The District Court of Delaware ruled in favor of the merger of Sabre and Farelogix in a Justice Department antitrust case. Judge Leonard P. Stark said in his partially redacted opinion that the United States did not present enough evidence to prove the acquisition among the two airline booking companies would substantially lessen competition. “Based on the evidence, the Court predicts that the merger of Sabre and Farelogix will not increase prices nor deter innovation, even though it may reduce one source of airlines’ leverage in negotiating with GDSs,” the opinion states.
The United States filed the complaint against Sabre Corporation, Sabre GLBL Inc., Farelogix Inc., and Sandler Capital Partners, in August of 2019. The Plaintiff claimed Sabre’s acquisition of Farelogix was an attempt to eliminate a competitor. Sabre is represented by Skadden, Arps, Slate, Meagher & Flom and Farelogix is represented by Paul, Weiss, Rifkind, Wharton & Garrison.
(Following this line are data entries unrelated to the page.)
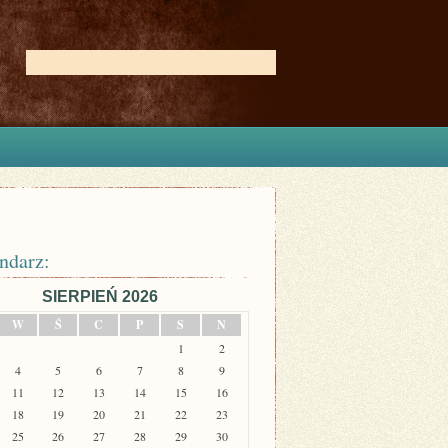
ndarz:
SIERPIEŃ 2026
W
Ś
C
P
S
N
1
2
4
5
6
7
8
9
11
12
13
14
15
16
18
19
20
21
22
23
25
26
27
28
29
30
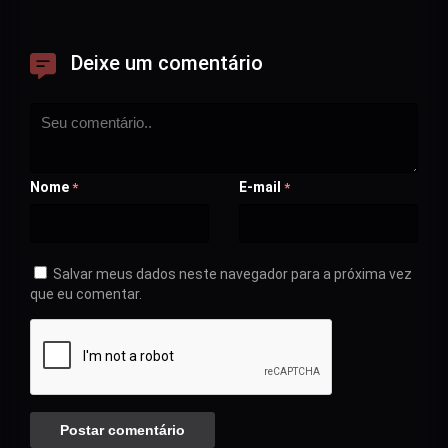
Deixe um comentário
Nome
E-mail
*
*
Salvar meus dados neste navegador para a próxima vez
que eu comentar.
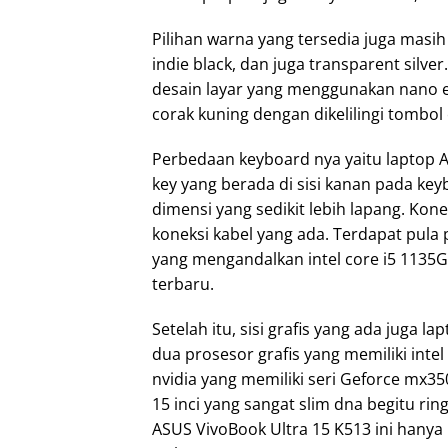
Pilihan warna yang tersedia juga masi
indie black, dan juga transparent silver
desain layar yang menggunakan nano e
corak kuning dengan dikelilingi tombol 
Perbedaan keyboard nya yaitu laptop A
key yang berada di sisi kanan pada ke
dimensi yang sedikit lebih lapang. Kon
koneksi kabel yang ada. Terdapat pula p
yang mengandalkan intel core i5 1135G
terbaru.
Setelah itu, sisi grafis yang ada juga
dua prosesor grafis yang memiliki inte
nvidia yang memiliki seri Geforce mx
15 inci yang sangat slim dna begitu ri
ASUS VivoBook Ultra 15 K513 ini hanya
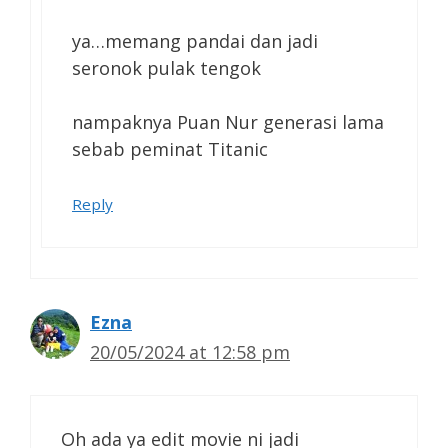
ya…memang pandai dan jadi
seronok pulak tengok
nampaknya Puan Nur generasi lama
sebab peminat Titanic
Reply
Ezna
20/05/2024 at 12:58 pm
Oh ada ya edit movie ni jadi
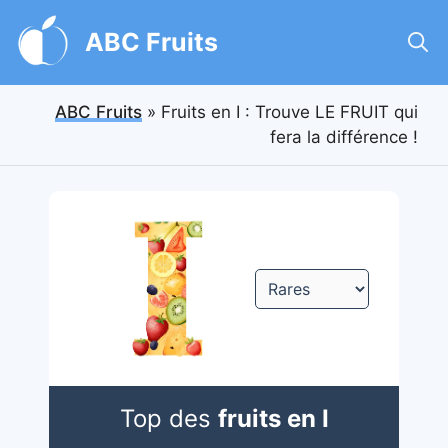
Aller
au
ABC Fruits
contenu
ABC Fruits
»
Fruits en I : Trouve LE FRUIT qui
fera la différence !
Top des
fruits en I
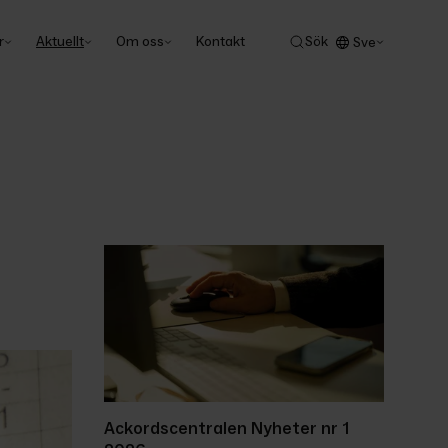
r
Aktuellt
Om oss
Kontakt
Sök
Sve
Ackordscentralen Nyheter nr 1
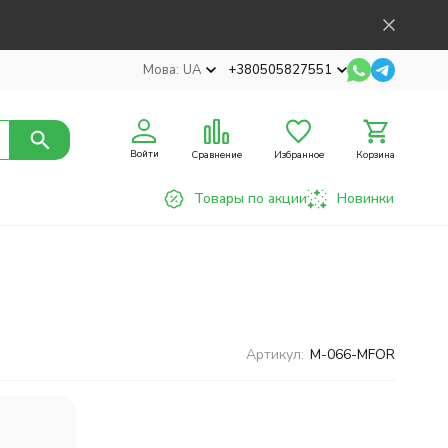
Мова:
UA
+380505827551
Войти
Сравнение
Избранное
Корзина
Товары по акции
Новинки
Артикул:
M-066-MFOR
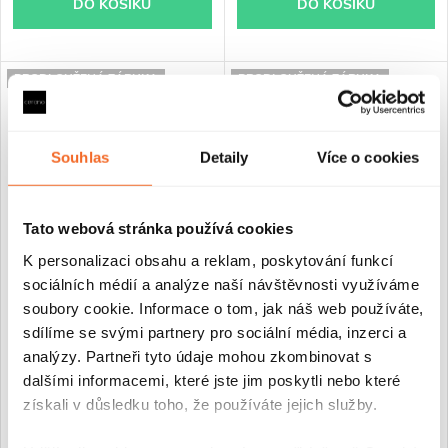
DO KOŠÍKU
DO KOŠÍKU
PRODLOUŽENÁ ZÁRUKA
PRODLOUŽENÁ ZÁRUKA
Souhlas
Detaily
Více o cookies
Tato webová stránka používá cookies
K personalizaci obsahu a reklam, poskytování funkcí
sociálních médií a analýze naší návštěvnosti využíváme
CERANO - Sprchový kout
CERANO - Sprchový kout
soubory cookie. Informace o tom, jak náš web používáte,
Antelo Duo L/P - 6 mm - černá
Antelo Duo L/P - 6 mm - černá
sdílíme se svými partnery pro sociální média, inzerci a
matná, transparentní sklo -
matná, transparentní sklo -
100x80x190 cm - otočný
100x90x190 cm - otočný
analýzy. Partneři tyto údaje mohou zkombinovat s
dalšími informacemi, které jste jim poskytli nebo které
získali v důsledku toho, že používáte jejich služby.
Skladem
Skladem
8 680 Kč
8 780 Kč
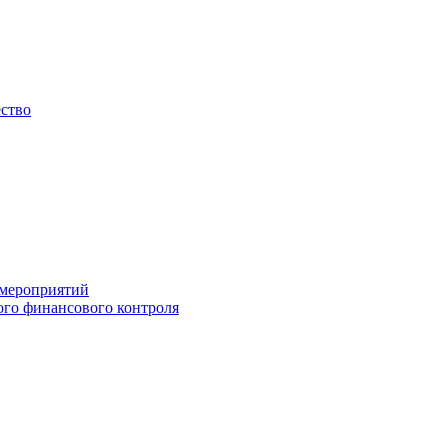
ество
 мероприятий
го финансового контроля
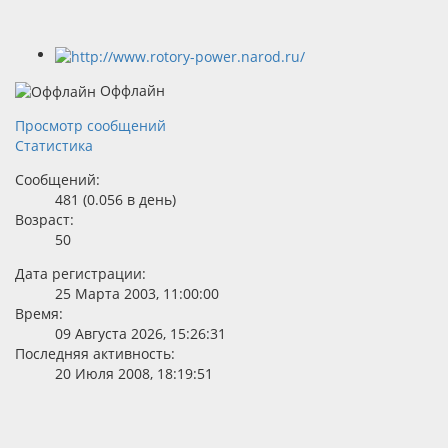
Оффлайн
Просмотр сообщений
Статистика
Сообщений:
481 (0.056 в день)
Возраст:
50
Дата регистрации:
25 Марта 2003, 11:00:00
Время:
09 Августа 2026, 15:26:31
Последняя активность:
20 Июля 2008, 18:19:51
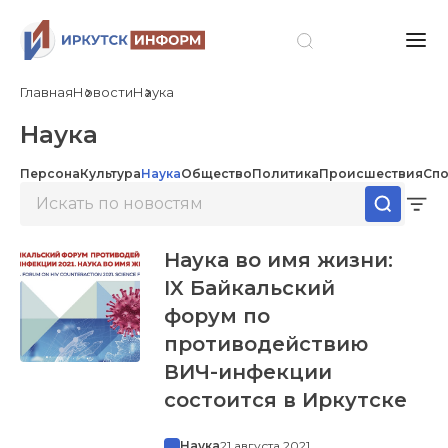
Главная
Новости
Наука
Наука
Персона
Культура
Наука
Общество
Политика
Происшествия
Спо
Наука во имя жизни:
IX Байкальский
форум по
противодействию
ВИЧ-инфекции
состоится в Иркутске
Наука
21 августа 2021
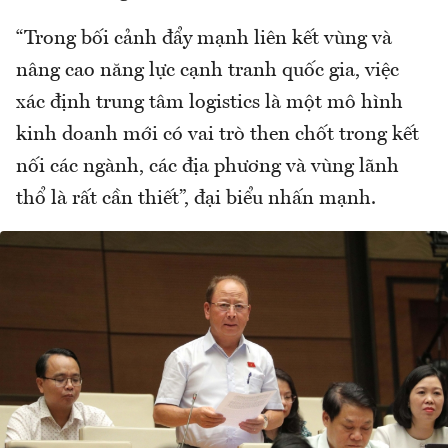
“Trong bối cảnh đẩy mạnh liên kết vùng và
nâng cao năng lực cạnh tranh quốc gia, việc
xác định trung tâm logistics là một mô hình
kinh doanh mới có vai trò then chốt trong kết
nối các ngành, các địa phương và vùng lãnh
thổ là rất cần thiết”, đại biểu nhấn mạnh.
“This federal court ruling supports our view that the Sabre-Farelogix acquisition is not anti-competitive. We appreciate the consideration the court gave to these important issues,” said Kristin Hays, vice president of global communications for Sabre, after the decision was given in their favor. Sabre agreed to purchase Farelogix in November of 2018 for $360 million. Hays said they are waiting on a decision from the UK Competition and Markets Authority on the merger and they previously expressed concerns about the lack of competition the merger could cause.
The opinion says Sabre has controlled about 50 percent of airline bookings through travel agents in the United States through their global distribution system, however, it also says there are other aspects providing competition including airlines’ direct distribution channels, travel agencies, and online booking services. It also says that Farelogix has been a successful competitor and will likely create value for Sabre.
The opinion also claims that “most of the players in the airline travel ecosystem” supported the merger of Sabre and Farelogix, although it also says a few like American Airlines and United Airlines have interests against the merger; both have previously attempted to acquire Farelogix.
The opinion states “the Court recognizes that the outcome here may strike some, including the litigants, as somewhat odd,” because in several of the points discussed in the trial the court was more persuaded by the Department of Justice than by the defendants. It says this is due largely to the lack of credibility of certain defense witnesses, but re-stated that the defendants won the case because the burden of proof was not met by the Department of Justice. “Defendants opted to tell the Court a story that is not adequately supported by the facts, but it was their choice whether to do so, and their failing does not determine the outcome of this case. Instead, it is DOJ which, under the law, has the obligation to prove its contention that the Sabre-Farelogix transaction will harm competition in a relevant product and geographic market. DOJ failed,” Judge Stark said.